Taxes on the wealthy have been going down significantly for “the last couple of decades” and beyond.

I’d like to see a cite for “a middle class family with a house and two kids but three times the [minimum wage] pays no taxes”.

As an Australian, I pay taxes so that I’ll never have to go bankrupt due to medical bills like so many Americans do. I pay taxes so that if my employer folds I won’t be thrown to the wolves.

It amuses me when you American “libertarian” arseholes talk about morality. It really does.

“Freedom” is knowing that if you’re the one unlucky enough to step in front of a bus tomorrow, your fellow citizens will have your back.

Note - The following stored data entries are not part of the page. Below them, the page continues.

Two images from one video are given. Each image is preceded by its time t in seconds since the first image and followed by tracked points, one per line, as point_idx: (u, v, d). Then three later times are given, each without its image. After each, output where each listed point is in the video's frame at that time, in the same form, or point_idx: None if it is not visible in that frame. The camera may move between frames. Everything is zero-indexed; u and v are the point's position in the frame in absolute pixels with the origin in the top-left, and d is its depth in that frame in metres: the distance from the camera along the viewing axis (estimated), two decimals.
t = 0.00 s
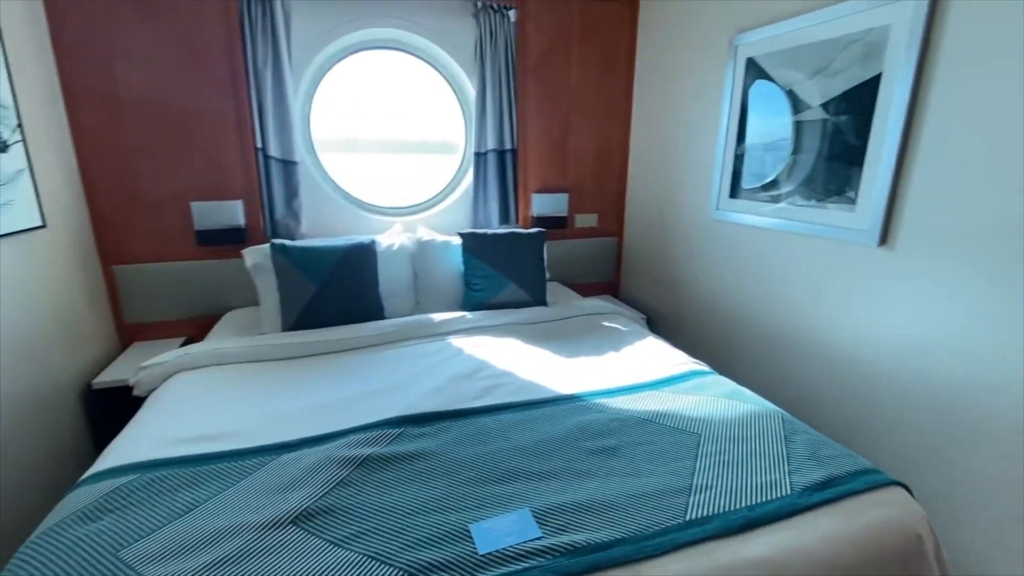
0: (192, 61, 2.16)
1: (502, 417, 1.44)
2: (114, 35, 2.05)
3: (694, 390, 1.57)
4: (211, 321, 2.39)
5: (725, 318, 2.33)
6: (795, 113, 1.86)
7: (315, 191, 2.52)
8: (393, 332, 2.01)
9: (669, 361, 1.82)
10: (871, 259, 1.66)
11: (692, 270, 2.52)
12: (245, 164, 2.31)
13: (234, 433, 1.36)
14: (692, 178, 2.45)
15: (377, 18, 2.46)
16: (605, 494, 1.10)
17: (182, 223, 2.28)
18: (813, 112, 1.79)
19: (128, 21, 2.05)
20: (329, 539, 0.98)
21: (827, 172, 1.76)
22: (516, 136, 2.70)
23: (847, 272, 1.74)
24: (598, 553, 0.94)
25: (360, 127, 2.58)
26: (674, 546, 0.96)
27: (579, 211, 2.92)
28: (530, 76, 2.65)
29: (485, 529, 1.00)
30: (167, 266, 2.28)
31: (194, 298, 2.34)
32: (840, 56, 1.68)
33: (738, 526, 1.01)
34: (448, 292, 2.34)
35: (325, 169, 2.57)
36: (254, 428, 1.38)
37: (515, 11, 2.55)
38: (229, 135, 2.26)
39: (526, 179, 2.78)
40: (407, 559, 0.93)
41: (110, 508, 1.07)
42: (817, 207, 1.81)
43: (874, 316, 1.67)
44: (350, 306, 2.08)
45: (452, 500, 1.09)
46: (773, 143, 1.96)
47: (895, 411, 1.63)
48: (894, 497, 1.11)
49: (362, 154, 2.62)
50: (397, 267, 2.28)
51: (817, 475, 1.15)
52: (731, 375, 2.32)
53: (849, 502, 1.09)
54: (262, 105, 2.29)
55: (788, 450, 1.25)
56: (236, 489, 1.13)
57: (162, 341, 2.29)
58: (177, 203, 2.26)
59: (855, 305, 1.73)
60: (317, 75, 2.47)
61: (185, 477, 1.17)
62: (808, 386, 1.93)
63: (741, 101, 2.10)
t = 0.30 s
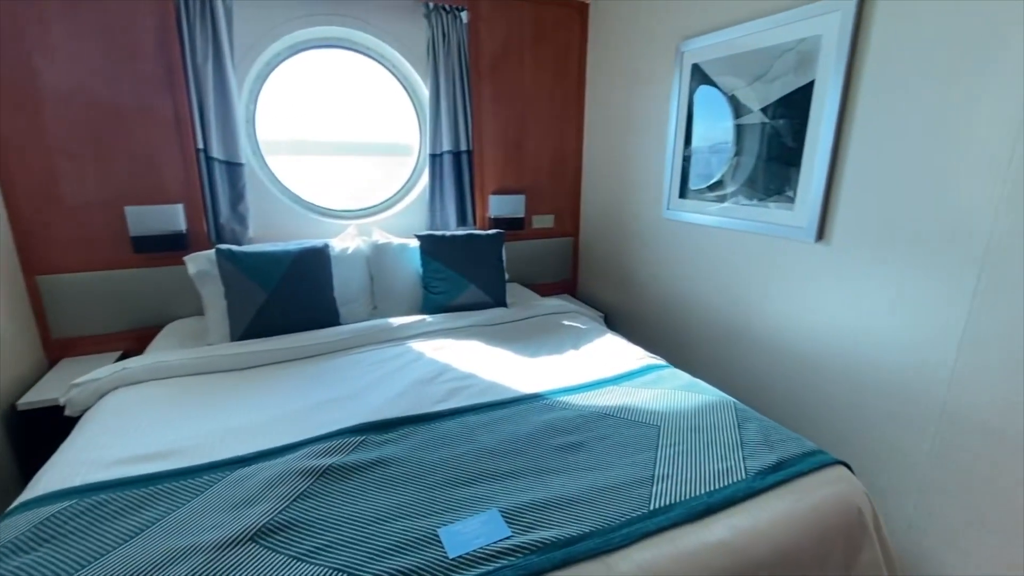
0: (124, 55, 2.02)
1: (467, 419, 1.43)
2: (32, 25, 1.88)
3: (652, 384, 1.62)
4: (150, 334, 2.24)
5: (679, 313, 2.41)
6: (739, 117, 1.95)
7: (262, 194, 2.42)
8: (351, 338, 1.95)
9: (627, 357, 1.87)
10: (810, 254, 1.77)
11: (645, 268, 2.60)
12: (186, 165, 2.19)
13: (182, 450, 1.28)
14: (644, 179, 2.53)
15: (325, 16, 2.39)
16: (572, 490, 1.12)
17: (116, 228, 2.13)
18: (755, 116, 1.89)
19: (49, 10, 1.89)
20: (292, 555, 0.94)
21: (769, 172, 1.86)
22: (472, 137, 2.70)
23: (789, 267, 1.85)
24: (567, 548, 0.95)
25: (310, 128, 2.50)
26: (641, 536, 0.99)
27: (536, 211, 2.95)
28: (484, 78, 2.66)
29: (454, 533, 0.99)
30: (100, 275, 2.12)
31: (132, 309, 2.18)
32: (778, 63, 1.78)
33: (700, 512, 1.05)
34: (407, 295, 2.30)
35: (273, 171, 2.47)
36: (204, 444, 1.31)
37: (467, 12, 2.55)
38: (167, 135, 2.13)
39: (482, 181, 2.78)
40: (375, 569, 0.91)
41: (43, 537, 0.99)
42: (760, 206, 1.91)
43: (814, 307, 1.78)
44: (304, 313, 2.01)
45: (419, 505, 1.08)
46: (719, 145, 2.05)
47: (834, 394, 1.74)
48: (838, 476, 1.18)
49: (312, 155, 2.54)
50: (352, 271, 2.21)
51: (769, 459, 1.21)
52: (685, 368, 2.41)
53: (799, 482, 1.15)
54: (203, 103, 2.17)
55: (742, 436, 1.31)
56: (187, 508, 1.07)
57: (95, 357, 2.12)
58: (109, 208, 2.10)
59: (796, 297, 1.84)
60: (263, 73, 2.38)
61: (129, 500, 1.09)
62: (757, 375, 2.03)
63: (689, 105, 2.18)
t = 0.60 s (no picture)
0: (61, 46, 1.91)
1: (430, 414, 1.45)
2: None
3: (611, 375, 1.68)
4: (94, 340, 2.13)
5: (637, 308, 2.50)
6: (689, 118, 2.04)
7: (214, 193, 2.34)
8: (311, 339, 1.93)
9: (587, 350, 1.93)
10: (755, 248, 1.88)
11: (604, 264, 2.67)
12: (131, 163, 2.10)
13: (134, 456, 1.24)
14: (601, 178, 2.60)
15: (278, 11, 2.34)
16: (534, 477, 1.16)
17: (55, 229, 2.02)
18: (703, 117, 1.98)
19: None
20: (253, 554, 0.94)
21: (717, 171, 1.95)
22: (432, 135, 2.70)
23: (736, 261, 1.95)
24: (529, 532, 0.98)
25: (264, 125, 2.44)
26: (599, 517, 1.03)
27: (497, 210, 2.99)
28: (443, 77, 2.67)
29: (419, 524, 1.01)
30: (38, 279, 2.00)
31: (75, 314, 2.07)
32: (723, 67, 1.88)
33: (654, 492, 1.10)
34: (368, 294, 2.28)
35: (226, 170, 2.41)
36: (158, 449, 1.28)
37: (425, 11, 2.55)
38: (110, 131, 2.04)
39: (443, 180, 2.79)
40: (339, 562, 0.91)
41: None
42: (710, 203, 2.01)
43: (759, 298, 1.88)
44: (261, 314, 1.97)
45: (383, 499, 1.09)
46: (672, 146, 2.14)
47: (779, 380, 1.85)
48: (781, 453, 1.27)
49: (268, 153, 2.48)
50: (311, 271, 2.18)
51: (719, 441, 1.29)
52: (643, 361, 2.49)
53: (745, 460, 1.23)
54: (149, 98, 2.09)
55: (694, 421, 1.39)
56: (141, 514, 1.04)
57: (33, 365, 2.00)
58: (46, 207, 1.99)
59: (744, 289, 1.94)
60: (214, 67, 2.31)
61: (77, 508, 1.06)
62: (709, 364, 2.13)
63: (642, 106, 2.27)
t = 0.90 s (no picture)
0: None
1: (388, 403, 1.48)
2: None
3: (566, 363, 1.75)
4: (42, 339, 2.07)
5: (596, 299, 2.57)
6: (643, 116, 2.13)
7: (169, 187, 2.31)
8: (270, 333, 1.93)
9: (545, 340, 1.99)
10: (702, 240, 1.97)
11: (565, 258, 2.74)
12: (78, 155, 2.03)
13: (83, 451, 1.24)
14: (561, 173, 2.66)
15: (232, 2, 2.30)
16: (485, 459, 1.20)
17: None
18: (655, 114, 2.07)
19: None
20: (205, 539, 0.96)
21: (668, 167, 2.04)
22: (393, 130, 2.70)
23: (685, 252, 2.04)
24: (477, 509, 1.03)
25: (220, 118, 2.40)
26: (544, 493, 1.09)
27: (461, 205, 3.02)
28: (403, 72, 2.68)
29: (371, 506, 1.05)
30: None
31: (19, 312, 2.00)
32: (672, 66, 1.96)
33: (598, 469, 1.17)
34: (329, 289, 2.28)
35: (181, 163, 2.36)
36: (109, 444, 1.27)
37: (385, 5, 2.56)
38: (56, 123, 1.98)
39: (405, 175, 2.81)
40: (290, 544, 0.94)
41: None
42: (662, 197, 2.09)
43: (706, 288, 1.98)
44: (218, 309, 1.95)
45: (337, 484, 1.12)
46: (626, 143, 2.22)
47: (725, 365, 1.95)
48: (719, 431, 1.36)
49: (224, 147, 2.44)
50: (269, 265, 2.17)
51: (662, 421, 1.37)
52: (603, 351, 2.57)
53: (686, 438, 1.31)
54: (97, 89, 2.04)
55: (641, 403, 1.46)
56: (91, 506, 1.05)
57: None
58: None
59: (692, 280, 2.03)
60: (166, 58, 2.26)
61: (24, 504, 1.05)
62: (662, 352, 2.22)
63: (598, 103, 2.34)
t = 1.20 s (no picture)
0: None
1: (360, 391, 1.52)
2: None
3: (535, 351, 1.81)
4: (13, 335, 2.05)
5: (568, 292, 2.64)
6: (612, 113, 2.19)
7: (140, 181, 2.30)
8: (245, 326, 1.95)
9: (517, 330, 2.05)
10: (667, 232, 2.05)
11: (539, 251, 2.80)
12: (46, 149, 2.02)
13: (55, 439, 1.26)
14: (534, 168, 2.72)
15: None
16: (452, 440, 1.26)
17: None
18: (623, 111, 2.14)
19: None
20: (177, 518, 0.99)
21: (635, 162, 2.12)
22: (368, 125, 2.73)
23: (651, 245, 2.12)
24: (442, 485, 1.09)
25: (192, 112, 2.39)
26: (507, 470, 1.15)
27: (437, 200, 3.06)
28: (378, 68, 2.71)
29: (340, 484, 1.09)
30: None
31: None
32: (637, 64, 2.03)
33: (560, 447, 1.23)
34: (304, 282, 2.30)
35: (152, 158, 2.36)
36: (81, 432, 1.29)
37: (358, 1, 2.58)
38: (23, 116, 1.96)
39: (381, 170, 2.84)
40: (261, 520, 0.98)
41: None
42: (629, 191, 2.17)
43: (670, 278, 2.06)
44: (192, 303, 1.97)
45: (308, 465, 1.16)
46: (597, 140, 2.28)
47: (688, 353, 2.03)
48: (677, 412, 1.43)
49: (197, 141, 2.44)
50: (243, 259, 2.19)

It’s not merely about putting a “Support the Troops” sticker on your rear bumper and then denying them healthcare when they come back from some bullshit war started by lies.

I’ve lived in the US, and the “patriotism” of right-wing Americans is the most hollow fucking thing I’ve ever seen.

The US locks up a higher percentage of its population than any other country on Earth (including North Korea). “Land of the Free” my fucking arse.

Or almost 1.5 billion teeth:D

Do you think you would have more freedom in North Korea?
Maybe we have more assholes than any country on Earth? Americans seem to have a unique sense of entitlement that “freedom” means “I can do what the fuck I want regardless of the consequences”. That’s an attitude that often lands people in jail.

OMG! Who invaded?!

So who is the strongest economy now?